■ Text provided:
Example: A California startup approved a new stock option plan by written consent, but only three of five directors signed. The company's bylaws and California law required four signatures. When the company tried to issue options, the error was discovered, causing delays and requiring a new consent. A thorough checklist and review of the bylaws would have prevented this costly mistake.
Another example: A Texas LLC approved a major asset sale by board consent, but did not check the operating agreement, which required a supermajority vote for asset sales. The transaction was later challenged by minority members. Always check your governing documents for special approval thresholds.
Practical Tips for Using Board Consents
Here are some practical tips to help you use board consents effectively and avoid common pitfalls:
- Use Templates: Start with a board consent template tailored to your state and company type. Update it as your bylaws or state law change.
- Keep a Consent Log: Maintain a log or spreadsheet of all board consents, including the action, date, signatories, and location of supporting documents. This makes audits and due diligence much easier.
- Review Regularly: Periodically review your bylaws, operating agreement, and state law for changes that may affect board consent requirements.
- Train Directors: Make sure all directors understand the board consent process, signature requirements, and the importance of timely approvals.
- Use Secure Digital Tools: Consider using a secure e-signature platform and digital document storage to streamline the process and maintain records.
- Document Conflicts of Interest: If a director has a conflict of interest, note their recusal in the consent and ensure they do not participate in the approval.
- Plan for State-Specific Actions: Some states require additional filings or notices for certain actions, such as changing the registered agent or amending articles. Check the Secretary of State or Delaware Division of Corporations website for forms and instructions.
- Coordinate with Other Approvals: Some actions may require both board and shareholder approval. Make sure you follow the correct sequence and obtain all necessary consents.
By following these tips and using a detailed checklist, you can help ensure your board consents are valid, clear, and ready for future scrutiny.
When Should You Seek Legal or Professional Help?
While many board consents are straightforward, certain situations call for legal or professional support. Consider seeking help if:
- You are approving a major transaction, such as a merger, acquisition, or sale of significant assets
- You are issuing equity for the first time or adopting a new equity plan
- Your company is changing its legal structure (for example, converting from an LLC to a corporation)
- There are disputes or disagreements among directors or shareholders about the action
- Your bylaws or operating agreement are unclear, outdated, or missing
- You need to file documents with the Secretary of State, Delaware Division of Corporations, or IRS
- The action may affect your company's tax status or regulatory compliance
Legal professionals can help you:
- Interpret your bylaws, operating agreement, and state statutes
- Draft clear, enforceable board consents tailored to your situation
- Prepare and file required documents with government agencies
- Resolve disputes or clarify voting and approval requirements
- Ensure compliance with federal, state, and industry-specific rules
Example: If your board is approving a new stock option plan, legal support can help ensure the plan complies with IRS rules (such as Section 409A for deferred compensation) and state securities laws. If you are amending your articles of incorporation, you may need to file forms with your Secretary of State and update your EIN with the IRS. Getting these steps right can save time and reduce risk later, especially for startups planning to raise capital or undergo due diligence.

■ Listed records:
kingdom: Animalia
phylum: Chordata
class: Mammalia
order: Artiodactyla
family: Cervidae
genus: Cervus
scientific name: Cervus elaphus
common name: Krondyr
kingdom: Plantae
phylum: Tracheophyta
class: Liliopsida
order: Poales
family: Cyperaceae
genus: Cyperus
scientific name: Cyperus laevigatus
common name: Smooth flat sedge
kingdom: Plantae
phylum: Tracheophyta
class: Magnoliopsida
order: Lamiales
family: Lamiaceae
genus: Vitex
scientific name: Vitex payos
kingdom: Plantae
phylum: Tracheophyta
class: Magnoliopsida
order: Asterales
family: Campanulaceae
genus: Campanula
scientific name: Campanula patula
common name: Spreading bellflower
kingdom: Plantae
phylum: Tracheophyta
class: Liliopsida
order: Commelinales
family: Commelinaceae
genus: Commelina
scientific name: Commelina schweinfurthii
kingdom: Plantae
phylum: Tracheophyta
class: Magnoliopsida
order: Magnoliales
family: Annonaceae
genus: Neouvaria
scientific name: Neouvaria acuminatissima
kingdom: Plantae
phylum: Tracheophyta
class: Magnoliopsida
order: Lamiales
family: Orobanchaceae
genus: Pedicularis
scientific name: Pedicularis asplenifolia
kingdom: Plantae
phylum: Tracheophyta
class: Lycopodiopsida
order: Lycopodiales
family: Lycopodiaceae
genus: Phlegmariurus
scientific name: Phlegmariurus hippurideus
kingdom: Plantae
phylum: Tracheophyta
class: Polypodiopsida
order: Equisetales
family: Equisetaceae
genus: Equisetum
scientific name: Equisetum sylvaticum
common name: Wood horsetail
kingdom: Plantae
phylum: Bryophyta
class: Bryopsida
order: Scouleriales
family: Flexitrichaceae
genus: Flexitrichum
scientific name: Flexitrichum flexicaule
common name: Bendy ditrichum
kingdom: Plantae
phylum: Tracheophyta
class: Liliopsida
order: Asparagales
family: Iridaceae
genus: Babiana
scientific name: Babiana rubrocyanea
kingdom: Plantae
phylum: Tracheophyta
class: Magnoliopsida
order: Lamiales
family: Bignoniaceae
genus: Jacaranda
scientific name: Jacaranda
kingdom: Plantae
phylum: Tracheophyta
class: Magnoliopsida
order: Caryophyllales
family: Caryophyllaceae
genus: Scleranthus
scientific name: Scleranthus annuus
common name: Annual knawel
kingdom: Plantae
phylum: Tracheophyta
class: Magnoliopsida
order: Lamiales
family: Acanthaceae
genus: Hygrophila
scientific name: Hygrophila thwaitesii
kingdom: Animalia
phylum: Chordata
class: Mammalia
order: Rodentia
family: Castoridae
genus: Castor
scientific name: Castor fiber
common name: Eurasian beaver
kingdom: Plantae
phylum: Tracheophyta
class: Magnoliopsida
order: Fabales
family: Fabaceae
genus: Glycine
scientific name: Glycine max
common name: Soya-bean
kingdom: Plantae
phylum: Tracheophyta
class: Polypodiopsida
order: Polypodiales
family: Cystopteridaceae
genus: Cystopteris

■ What this exercise asks:
1/ From the text on board consents, please list the headings of all the practical tips for using board consents.
2/ Answer these questions from the text on board consents:
(a) How many signatures did the California startup's bylaws and California law require?
(b) What should a consent log include?
(c) Which IRS section is named for deferred compensation?

■ Solved tasks:
1/
- Use Templates
- Keep a Consent Log
- Review Regularly
- Train Directors
- Use Secure Digital Tools
- Document Conflicts of Interest
- Plan for State-Specific Actions
- Coordinate with Other Approvals

2/
(a) Four.
(b) The action, date, signatories, and location of supporting documents.
(c) Section 409A.